Une maison construite à l’aide de l’impression 3D nécessite 50 à 60% de béton en moins. Actuellement, le domaine de la recherche est en pleine effervescence et d’autres méthodes de production numériques seront développées.

Comment ces nouvelles méthodes de construction peuvent-elles devenir des technologies de pointe?
La percée de l’impression 3D et de la production robotisée implique que les méthodes numériques comme le BIM deviennent un standard tout au long de la chaîne de création de valeur ajoutée dans le secteur de la construction. Pour ce faire, l’interface entre la planification numérique et la production numérique est décisive. Elle nécessite que les architectes tout comme les maîtres d’ouvrage adoptent un nouveau mode de pensée: les planificateurs doivent développer de nouveaux designs et de nouvelles formes et intégrer les besoins du chantier bien plus en amont.

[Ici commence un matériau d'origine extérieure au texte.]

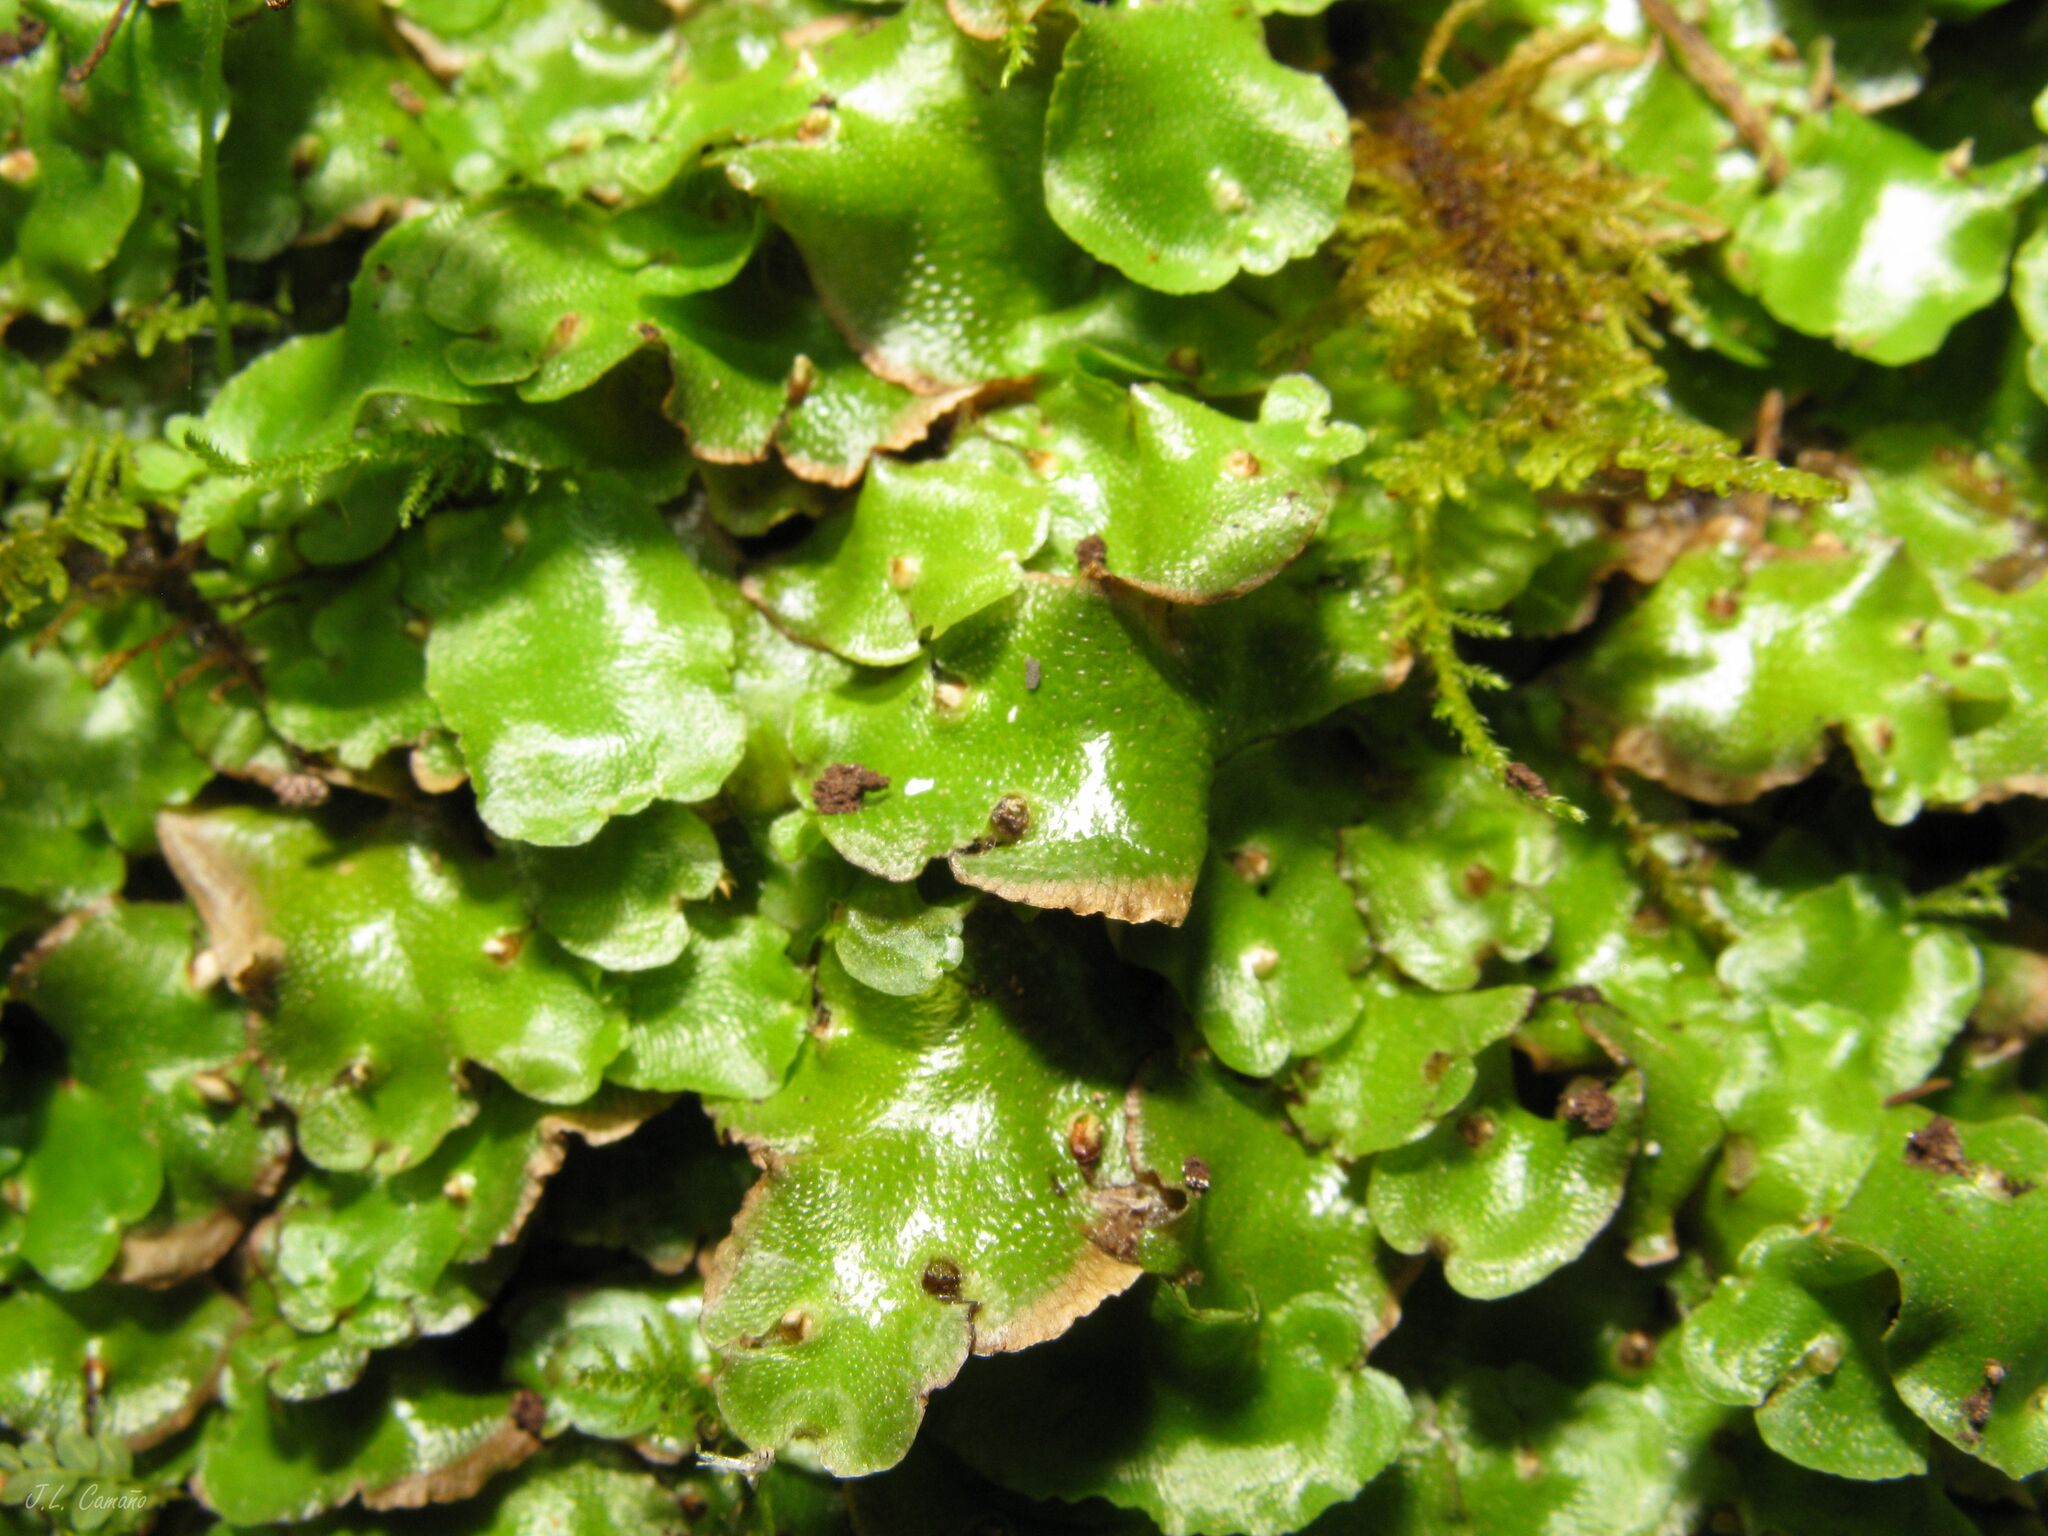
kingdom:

De leur côté, les maîtres d’ouvrage doivent être prêts à se défaire de leurs plans en papier pour tenter l’expérience des lunettes Hololens.

Harald Kloft, professeur d’université et docteur en ingénierie, enseigne à et dirige l’Institut für Tragwerksentwurf à l’université technique de Braunschweig. Il a créé le BIM+ Competence Center conjointement avec Michael Schüepp, CEO de BKW Engineering et accompagne son développement en tant que conseiller stratégique.